At the same time, she heared instructions over the radio to arrest her daughter at school, as well. "From that moment, I had not seen my children. But during all the interrogations they threatened: 'Tell us what we want to know, otherwise we will get your children and torture them in front of you.' That was the worst thing. Not the torture on me, but the worry about my children; I didn't know where they were, if maybe they were somewhere in the same section."
For about two months Luna was a prisoner of the secret service, in three different departments. Then she was transferred to a regular prison. There she was allowed to contact her family for the first time since her arrest. The secret service had staged a game of psychological terror, she learned: Her son had been taken away only for show, and no one had gone to her daughter's school.

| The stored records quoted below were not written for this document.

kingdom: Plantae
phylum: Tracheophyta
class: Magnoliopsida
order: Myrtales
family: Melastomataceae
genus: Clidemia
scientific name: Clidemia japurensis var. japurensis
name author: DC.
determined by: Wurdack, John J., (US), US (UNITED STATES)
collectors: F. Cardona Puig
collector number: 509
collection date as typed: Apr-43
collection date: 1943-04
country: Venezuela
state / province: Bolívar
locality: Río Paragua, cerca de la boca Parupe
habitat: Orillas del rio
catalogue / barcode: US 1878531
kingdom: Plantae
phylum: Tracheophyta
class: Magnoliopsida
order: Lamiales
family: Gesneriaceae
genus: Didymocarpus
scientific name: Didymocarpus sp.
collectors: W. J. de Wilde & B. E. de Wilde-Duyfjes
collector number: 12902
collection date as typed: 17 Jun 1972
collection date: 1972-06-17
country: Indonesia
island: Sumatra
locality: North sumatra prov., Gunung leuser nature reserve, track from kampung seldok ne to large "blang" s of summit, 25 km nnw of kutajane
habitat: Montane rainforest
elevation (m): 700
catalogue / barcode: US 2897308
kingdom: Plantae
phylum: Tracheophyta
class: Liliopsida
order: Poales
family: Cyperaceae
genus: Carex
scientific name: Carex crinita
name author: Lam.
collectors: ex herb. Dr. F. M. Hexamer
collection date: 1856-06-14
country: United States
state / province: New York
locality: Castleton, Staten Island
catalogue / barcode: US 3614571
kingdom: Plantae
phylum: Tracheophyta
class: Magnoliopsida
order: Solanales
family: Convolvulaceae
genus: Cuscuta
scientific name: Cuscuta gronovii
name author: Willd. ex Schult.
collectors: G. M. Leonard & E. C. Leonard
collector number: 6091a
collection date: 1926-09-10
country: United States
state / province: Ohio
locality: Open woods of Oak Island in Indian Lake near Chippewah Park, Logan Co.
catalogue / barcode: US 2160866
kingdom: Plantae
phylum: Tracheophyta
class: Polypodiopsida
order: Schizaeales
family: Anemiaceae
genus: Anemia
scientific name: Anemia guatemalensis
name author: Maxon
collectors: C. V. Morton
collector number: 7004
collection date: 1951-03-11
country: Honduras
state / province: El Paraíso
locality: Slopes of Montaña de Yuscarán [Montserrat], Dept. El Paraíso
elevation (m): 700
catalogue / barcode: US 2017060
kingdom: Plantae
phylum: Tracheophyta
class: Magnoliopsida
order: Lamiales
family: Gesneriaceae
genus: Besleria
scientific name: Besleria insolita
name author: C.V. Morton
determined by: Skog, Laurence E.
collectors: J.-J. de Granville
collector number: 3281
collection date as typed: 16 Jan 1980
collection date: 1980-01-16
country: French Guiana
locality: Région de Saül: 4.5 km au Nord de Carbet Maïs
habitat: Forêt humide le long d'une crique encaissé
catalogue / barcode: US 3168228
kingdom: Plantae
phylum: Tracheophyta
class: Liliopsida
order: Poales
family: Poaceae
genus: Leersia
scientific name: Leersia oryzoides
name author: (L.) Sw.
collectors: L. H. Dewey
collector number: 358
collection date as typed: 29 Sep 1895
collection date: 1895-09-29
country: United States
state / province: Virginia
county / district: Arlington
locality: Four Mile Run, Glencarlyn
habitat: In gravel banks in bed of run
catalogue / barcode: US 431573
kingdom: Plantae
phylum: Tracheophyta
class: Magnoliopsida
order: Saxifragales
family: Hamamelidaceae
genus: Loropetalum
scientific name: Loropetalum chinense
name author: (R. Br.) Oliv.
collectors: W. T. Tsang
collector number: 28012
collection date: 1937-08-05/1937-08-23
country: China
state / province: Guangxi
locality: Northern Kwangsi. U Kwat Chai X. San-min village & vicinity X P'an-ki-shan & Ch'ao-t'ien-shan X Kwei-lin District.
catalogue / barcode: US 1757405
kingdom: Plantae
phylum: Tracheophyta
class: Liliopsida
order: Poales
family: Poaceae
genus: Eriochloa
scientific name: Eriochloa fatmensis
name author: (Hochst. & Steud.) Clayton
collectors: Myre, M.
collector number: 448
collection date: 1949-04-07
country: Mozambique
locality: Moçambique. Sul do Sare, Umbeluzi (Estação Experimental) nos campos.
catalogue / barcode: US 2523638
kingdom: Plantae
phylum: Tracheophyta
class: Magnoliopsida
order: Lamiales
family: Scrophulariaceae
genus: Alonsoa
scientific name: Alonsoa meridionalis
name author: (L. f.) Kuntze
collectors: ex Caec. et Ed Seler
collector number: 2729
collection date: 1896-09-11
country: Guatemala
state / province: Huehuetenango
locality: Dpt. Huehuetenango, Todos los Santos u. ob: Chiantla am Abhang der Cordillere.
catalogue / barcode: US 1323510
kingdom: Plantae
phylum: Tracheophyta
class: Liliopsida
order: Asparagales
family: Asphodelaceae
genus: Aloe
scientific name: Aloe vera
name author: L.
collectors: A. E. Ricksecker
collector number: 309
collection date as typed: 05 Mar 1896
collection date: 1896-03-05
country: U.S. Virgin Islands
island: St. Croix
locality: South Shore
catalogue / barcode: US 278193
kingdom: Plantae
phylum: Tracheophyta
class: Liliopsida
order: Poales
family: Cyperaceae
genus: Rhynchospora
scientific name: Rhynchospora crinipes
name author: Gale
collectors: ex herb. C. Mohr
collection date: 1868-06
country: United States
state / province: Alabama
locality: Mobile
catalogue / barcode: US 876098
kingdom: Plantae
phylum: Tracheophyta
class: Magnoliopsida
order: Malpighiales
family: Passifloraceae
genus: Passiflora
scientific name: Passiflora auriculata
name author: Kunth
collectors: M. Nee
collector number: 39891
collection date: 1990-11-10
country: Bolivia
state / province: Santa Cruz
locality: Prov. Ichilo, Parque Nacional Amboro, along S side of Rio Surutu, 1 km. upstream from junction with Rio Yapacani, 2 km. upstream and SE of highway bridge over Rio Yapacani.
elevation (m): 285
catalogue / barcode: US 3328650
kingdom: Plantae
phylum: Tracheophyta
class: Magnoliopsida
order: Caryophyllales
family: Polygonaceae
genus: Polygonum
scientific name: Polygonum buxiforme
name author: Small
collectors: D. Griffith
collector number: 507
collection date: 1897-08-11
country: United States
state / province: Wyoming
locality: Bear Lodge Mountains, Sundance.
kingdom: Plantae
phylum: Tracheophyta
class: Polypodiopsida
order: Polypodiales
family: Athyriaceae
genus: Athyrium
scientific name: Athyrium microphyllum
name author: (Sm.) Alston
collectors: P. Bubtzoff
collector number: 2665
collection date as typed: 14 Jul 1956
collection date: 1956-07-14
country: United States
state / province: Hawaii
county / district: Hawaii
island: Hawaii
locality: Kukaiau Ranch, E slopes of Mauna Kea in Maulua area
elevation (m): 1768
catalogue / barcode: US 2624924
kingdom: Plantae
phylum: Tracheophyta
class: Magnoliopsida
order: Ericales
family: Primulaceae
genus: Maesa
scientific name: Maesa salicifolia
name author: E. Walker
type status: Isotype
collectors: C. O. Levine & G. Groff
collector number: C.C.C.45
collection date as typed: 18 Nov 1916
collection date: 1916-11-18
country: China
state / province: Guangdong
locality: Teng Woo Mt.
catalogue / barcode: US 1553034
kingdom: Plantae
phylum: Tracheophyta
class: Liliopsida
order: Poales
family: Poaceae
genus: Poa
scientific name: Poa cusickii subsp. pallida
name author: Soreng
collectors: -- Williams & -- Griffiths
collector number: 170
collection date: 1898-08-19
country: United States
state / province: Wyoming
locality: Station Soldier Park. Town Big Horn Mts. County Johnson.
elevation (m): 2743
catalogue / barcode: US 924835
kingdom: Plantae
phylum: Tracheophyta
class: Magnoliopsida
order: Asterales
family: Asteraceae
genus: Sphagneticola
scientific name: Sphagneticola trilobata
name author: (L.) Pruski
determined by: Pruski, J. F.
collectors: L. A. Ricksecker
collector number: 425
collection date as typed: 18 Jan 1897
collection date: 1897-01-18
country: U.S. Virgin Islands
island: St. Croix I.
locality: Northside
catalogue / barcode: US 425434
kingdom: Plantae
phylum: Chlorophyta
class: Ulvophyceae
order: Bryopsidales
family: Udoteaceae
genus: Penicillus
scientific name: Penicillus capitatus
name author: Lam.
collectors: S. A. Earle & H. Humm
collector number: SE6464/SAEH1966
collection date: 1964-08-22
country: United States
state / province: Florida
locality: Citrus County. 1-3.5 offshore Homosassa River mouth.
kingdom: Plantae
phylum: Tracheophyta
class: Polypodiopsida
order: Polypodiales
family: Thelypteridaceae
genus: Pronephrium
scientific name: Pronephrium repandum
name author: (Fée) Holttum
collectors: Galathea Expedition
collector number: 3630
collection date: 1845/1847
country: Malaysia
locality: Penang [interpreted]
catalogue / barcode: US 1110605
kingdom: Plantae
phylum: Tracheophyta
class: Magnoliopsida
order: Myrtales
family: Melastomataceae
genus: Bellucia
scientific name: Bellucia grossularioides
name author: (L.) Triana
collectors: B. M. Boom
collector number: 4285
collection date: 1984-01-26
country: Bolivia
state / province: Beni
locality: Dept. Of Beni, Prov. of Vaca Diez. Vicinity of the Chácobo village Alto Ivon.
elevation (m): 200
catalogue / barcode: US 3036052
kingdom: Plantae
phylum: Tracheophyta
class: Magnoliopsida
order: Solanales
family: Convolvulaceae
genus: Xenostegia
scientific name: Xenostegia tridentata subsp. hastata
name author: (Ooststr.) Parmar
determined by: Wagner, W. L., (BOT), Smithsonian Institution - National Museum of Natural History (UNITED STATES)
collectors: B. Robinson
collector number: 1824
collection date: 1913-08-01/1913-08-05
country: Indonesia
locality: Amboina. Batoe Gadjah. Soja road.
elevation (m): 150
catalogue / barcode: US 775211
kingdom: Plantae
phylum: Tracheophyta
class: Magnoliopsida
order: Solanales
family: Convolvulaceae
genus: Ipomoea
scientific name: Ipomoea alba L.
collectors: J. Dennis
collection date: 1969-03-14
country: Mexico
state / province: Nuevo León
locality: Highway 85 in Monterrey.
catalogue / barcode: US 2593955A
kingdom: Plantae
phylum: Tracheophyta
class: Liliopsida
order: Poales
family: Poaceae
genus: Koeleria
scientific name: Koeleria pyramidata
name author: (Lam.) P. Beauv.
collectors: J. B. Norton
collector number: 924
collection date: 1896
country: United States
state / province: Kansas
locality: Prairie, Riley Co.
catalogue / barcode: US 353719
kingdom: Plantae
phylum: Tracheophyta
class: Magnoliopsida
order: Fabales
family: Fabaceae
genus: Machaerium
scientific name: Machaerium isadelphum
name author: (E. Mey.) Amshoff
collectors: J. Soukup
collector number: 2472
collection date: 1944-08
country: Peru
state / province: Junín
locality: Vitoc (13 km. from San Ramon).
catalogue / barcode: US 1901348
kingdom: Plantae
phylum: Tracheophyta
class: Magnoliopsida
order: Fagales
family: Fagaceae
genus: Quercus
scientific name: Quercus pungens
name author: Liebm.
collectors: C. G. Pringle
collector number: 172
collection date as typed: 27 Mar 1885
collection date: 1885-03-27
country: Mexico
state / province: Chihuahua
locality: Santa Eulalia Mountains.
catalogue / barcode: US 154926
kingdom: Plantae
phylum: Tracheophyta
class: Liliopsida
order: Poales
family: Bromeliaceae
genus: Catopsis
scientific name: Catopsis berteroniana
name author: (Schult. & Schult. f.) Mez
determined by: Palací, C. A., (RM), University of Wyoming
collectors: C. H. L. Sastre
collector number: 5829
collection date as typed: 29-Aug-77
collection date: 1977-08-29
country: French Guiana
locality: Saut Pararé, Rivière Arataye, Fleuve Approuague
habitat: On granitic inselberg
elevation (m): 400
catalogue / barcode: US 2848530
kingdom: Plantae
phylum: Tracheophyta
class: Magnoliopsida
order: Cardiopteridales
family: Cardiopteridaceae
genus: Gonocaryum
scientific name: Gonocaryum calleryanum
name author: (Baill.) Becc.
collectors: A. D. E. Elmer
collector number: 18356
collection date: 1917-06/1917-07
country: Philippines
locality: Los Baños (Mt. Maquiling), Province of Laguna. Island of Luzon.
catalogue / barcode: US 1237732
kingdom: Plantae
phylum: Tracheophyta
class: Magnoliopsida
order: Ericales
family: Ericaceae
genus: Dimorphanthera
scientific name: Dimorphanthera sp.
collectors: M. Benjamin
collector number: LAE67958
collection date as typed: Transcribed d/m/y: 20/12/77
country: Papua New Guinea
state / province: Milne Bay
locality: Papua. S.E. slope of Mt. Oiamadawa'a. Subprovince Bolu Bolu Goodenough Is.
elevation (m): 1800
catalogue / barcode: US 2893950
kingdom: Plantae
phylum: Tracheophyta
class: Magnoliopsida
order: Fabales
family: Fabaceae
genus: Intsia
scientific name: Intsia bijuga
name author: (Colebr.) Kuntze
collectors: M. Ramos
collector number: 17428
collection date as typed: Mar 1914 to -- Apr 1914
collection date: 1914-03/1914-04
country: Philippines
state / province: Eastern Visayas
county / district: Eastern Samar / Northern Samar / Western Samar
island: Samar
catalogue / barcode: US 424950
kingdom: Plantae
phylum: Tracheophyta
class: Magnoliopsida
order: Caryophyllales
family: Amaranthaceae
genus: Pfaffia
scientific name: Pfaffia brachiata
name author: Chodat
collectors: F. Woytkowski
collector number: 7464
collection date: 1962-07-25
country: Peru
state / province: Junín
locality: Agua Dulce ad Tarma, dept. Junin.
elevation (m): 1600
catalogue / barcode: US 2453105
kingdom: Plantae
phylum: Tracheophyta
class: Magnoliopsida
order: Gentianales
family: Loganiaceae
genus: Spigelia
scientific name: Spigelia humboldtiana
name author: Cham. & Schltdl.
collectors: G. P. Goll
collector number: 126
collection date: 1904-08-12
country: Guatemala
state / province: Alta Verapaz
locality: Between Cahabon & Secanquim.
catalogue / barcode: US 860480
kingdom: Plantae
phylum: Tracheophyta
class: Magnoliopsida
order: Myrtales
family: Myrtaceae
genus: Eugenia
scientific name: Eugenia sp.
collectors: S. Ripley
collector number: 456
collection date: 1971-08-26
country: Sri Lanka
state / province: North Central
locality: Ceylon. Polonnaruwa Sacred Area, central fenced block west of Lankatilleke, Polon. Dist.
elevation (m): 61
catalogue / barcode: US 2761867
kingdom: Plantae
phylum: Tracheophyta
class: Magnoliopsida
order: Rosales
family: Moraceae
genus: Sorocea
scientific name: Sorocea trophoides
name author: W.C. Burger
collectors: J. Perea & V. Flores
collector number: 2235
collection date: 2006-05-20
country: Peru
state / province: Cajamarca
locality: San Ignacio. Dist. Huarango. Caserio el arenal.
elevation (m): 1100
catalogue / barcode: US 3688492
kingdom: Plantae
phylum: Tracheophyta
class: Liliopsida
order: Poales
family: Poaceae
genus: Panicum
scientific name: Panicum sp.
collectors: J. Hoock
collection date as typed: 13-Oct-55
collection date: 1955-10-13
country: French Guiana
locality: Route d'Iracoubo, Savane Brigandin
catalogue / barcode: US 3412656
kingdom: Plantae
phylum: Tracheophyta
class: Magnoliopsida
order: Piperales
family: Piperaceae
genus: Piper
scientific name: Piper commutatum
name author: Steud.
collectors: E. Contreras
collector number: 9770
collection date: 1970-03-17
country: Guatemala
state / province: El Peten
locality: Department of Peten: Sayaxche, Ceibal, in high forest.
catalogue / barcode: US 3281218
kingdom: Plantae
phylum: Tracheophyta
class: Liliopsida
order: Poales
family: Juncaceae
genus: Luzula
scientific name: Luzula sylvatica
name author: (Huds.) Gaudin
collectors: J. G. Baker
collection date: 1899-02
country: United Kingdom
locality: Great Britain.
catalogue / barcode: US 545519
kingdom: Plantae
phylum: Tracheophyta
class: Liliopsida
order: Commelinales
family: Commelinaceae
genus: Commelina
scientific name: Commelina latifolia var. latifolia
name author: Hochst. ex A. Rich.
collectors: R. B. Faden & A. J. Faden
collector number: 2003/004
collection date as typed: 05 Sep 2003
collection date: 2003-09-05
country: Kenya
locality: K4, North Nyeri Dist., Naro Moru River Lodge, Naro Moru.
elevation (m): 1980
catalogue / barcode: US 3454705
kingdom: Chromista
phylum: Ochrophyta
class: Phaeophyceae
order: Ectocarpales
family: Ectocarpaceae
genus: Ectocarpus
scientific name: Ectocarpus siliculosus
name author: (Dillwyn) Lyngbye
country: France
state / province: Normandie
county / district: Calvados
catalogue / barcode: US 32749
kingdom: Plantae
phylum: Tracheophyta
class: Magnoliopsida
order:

When Luna was released after 13 months in prison, her lawyer advised her to flee. She wanted to stay with her children, but the pressure was so great that Luna ended up fleeing to Turkey. From there, she traveled to Germany via the Balkans, like many other Syrian refugees. Somewhat later, her children also fled to Turkey. After Luna was recognized as an asylum-seeker, she could bring her children to Germany under an asylum regulation that allowed family reunification. And she came to Koblenz, where she now lives.
Then of all places, the western German city of 100,000 inhabitants became the scene of the trial against Eyad A. and Arwan R.. For Luna, "the trial is the first time that we have the opportunity to talk about our experiences. It's only a small step towards justice, but it's very important!" As a journalist, she said, she tries to remain neutral despite being personally affected and has no prejudice against the two defendants. "But of course it is strange to see them all the time," she said. "And that we, as survivors, are now in the strong position; and they, Anwar R. and Eyad A., are the defendants."
Yet the situation of the defendants is not comparable to what it would be in Syria, Luna said as she sipped a cup of black tea, recalling how completely without rights she herself was. And what rights Anwar R. and Eyad A. can claim in Germany. At the same time, it is important for Luna to note one thing: That she in no way wishes for the defendants to experience the same as she or the witnesses who appeared in court did. No one should have to experience something like that.
This text was translated from German.